What this task involves: Beneath this instruction is a block of data; output from it exactly the lines that run from the one containing "testis cancer exhibits" through the one containing "cells demonstrate medium", inclusive.

Collected data entries:
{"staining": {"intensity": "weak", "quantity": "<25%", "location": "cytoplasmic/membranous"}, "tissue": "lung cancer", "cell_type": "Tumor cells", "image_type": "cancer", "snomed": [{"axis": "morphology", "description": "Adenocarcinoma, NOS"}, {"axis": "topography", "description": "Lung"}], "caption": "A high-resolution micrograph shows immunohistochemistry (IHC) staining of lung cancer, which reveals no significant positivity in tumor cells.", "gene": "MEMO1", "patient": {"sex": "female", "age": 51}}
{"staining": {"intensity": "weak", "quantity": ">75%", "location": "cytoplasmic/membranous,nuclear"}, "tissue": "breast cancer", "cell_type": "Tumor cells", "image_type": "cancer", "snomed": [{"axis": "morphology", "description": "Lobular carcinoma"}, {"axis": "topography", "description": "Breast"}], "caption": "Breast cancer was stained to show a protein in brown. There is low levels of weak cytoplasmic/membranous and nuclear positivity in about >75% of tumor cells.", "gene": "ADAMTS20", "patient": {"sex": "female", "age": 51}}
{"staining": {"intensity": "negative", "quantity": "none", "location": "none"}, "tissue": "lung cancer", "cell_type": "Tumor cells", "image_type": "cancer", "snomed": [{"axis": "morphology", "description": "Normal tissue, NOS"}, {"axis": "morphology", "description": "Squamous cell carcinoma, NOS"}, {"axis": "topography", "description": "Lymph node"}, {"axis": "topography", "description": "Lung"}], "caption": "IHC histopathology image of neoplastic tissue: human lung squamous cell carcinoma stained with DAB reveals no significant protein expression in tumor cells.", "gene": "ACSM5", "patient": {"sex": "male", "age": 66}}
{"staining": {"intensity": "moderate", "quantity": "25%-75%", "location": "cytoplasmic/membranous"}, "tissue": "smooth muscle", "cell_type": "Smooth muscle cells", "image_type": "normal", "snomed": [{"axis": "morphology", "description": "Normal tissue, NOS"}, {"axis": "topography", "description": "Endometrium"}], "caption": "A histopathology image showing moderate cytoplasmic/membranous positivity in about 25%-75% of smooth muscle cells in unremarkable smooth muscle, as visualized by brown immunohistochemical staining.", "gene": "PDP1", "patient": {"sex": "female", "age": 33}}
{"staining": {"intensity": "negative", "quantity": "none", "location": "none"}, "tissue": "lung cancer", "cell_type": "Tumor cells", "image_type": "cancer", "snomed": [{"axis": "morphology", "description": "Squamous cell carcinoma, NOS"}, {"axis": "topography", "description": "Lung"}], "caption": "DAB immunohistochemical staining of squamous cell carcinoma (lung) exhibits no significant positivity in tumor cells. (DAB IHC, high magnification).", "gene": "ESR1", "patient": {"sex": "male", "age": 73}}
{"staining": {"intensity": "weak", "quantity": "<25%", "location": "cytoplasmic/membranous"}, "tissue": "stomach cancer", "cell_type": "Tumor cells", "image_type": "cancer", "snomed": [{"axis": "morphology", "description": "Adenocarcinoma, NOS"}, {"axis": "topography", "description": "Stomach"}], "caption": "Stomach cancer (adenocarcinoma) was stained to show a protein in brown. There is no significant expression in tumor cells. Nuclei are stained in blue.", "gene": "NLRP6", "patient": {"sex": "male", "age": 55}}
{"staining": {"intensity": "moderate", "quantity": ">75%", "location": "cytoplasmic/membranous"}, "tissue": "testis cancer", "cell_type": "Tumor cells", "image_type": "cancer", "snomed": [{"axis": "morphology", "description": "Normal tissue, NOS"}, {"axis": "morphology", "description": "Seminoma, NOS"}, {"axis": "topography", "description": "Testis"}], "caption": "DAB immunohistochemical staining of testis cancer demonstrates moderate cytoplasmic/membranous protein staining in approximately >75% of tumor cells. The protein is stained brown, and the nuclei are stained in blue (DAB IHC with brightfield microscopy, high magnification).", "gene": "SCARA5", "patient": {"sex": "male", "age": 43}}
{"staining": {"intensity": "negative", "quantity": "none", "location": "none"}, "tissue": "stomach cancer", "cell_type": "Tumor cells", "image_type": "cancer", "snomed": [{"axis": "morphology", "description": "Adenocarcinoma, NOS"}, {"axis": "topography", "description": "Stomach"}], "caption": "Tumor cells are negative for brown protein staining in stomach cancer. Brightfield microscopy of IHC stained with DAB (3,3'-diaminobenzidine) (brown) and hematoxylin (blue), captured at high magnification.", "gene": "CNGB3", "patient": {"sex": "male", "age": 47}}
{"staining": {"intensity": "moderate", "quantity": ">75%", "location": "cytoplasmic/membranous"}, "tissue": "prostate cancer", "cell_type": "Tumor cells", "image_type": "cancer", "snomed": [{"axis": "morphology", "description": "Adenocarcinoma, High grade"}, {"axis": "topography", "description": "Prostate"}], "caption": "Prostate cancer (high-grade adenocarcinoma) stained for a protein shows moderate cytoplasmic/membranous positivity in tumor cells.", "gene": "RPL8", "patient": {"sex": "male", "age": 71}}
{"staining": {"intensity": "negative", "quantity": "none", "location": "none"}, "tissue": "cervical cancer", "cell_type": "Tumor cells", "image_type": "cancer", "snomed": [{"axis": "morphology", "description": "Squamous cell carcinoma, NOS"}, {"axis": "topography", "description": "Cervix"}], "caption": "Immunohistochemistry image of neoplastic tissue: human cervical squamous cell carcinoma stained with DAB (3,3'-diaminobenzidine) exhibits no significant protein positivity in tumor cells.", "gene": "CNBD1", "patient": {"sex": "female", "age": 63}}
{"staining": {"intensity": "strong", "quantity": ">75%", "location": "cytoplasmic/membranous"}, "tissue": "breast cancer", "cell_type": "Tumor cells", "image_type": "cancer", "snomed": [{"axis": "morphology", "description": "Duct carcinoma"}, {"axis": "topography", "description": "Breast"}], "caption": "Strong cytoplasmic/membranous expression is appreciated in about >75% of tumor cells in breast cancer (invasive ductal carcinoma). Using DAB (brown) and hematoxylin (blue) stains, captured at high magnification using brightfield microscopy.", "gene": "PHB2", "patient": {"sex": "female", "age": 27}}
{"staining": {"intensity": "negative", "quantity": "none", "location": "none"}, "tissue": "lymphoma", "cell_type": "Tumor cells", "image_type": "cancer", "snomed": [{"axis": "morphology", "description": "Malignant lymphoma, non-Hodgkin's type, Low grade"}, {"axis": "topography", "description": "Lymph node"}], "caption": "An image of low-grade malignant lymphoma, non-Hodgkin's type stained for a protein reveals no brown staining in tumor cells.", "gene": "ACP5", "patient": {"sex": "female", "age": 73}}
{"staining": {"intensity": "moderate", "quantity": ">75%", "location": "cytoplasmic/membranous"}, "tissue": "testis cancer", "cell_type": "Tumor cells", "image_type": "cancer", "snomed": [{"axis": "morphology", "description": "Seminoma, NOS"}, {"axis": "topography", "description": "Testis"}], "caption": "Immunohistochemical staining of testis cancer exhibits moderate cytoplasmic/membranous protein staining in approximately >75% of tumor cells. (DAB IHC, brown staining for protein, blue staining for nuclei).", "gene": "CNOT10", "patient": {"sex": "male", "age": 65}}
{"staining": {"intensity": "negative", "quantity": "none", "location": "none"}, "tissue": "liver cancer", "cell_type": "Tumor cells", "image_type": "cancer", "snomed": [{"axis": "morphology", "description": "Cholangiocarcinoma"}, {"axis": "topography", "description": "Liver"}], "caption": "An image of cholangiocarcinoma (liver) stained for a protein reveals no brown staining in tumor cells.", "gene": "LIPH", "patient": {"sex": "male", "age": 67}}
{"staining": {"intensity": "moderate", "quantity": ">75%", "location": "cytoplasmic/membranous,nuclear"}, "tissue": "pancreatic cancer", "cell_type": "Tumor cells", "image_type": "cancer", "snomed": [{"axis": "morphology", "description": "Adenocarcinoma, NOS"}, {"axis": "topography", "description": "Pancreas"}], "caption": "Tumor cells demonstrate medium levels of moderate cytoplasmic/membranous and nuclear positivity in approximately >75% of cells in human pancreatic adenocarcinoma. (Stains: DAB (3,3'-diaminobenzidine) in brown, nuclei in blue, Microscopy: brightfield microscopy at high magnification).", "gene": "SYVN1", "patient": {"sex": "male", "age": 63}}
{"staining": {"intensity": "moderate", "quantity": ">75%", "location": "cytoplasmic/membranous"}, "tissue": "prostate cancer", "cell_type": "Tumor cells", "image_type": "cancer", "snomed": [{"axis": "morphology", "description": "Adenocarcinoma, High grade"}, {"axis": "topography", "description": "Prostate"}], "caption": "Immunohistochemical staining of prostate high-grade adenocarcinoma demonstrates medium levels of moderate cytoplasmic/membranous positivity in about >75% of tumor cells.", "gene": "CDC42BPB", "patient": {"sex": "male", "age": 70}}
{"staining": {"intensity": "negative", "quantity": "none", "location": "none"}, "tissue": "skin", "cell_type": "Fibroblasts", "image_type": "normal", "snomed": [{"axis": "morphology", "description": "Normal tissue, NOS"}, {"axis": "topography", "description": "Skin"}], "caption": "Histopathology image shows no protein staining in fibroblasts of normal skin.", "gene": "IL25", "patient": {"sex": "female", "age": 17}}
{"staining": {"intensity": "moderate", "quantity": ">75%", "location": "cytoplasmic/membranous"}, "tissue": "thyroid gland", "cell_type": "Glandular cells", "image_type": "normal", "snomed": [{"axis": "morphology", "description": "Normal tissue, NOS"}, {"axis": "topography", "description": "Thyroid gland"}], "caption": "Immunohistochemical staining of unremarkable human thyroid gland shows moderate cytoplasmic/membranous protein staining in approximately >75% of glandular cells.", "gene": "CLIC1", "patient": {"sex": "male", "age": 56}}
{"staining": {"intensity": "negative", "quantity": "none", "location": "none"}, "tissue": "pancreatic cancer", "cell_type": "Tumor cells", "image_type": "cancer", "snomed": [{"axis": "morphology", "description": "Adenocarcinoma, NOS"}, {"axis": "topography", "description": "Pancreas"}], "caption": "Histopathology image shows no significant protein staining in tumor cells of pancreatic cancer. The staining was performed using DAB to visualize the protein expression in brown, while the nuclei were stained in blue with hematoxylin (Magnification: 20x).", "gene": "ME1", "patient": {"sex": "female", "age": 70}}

Answer section:
{"staining": {"intensity": "moderate", "quantity": ">75%", "location": "cytoplasmic/membranous"}, "tissue": "testis cancer", "cell_type": "Tumor cells", "image_type": "cancer", "snomed": [{"axis": "morphology", "description": "Seminoma, NOS"}, {"axis": "topography", "description": "Testis"}], "caption": "Immunohistochemical staining of testis cancer exhibits moderate cytoplasmic/membranous protein staining in approximately >75% of tumor cells. (DAB IHC, brown staining for protein, blue staining for nuclei).", "gene": "CNOT10", "patient": {"sex": "male", "age": 65}}
{"staining": {"intensity": "negative", "quantity": "none", "location": "none"}, "tissue": "liver cancer", "cell_type": "Tumor cells", "image_type": "cancer", "snomed": [{"axis": "morphology", "description": "Cholangiocarcinoma"}, {"axis": "topography", "description": "Liver"}], "caption": "An image of cholangiocarcinoma (liver) stained for a protein reveals no brown staining in tumor cells.", "gene": "LIPH", "patient": {"sex": "male", "age": 67}}
{"staining": {"intensity": "moderate", "quantity": ">75%", "location": "cytoplasmic/membranous,nuclear"}, "tissue": "pancreatic cancer", "cell_type": "Tumor cells", "image_type": "cancer", "snomed": [{"axis": "morphology", "description": "Adenocarcinoma, NOS"}, {"axis": "topography", "description": "Pancreas"}], "caption": "Tumor cells demonstrate medium levels of moderate cytoplasmic/membranous and nuclear positivity in approximately >75% of cells in human pancreatic adenocarcinoma. (Stains: DAB (3,3'-diaminobenzidine) in brown, nuclei in blue, Microscopy: brightfield microscopy at high magnification).", "gene": "SYVN1", "patient": {"sex": "male", "age": 63}}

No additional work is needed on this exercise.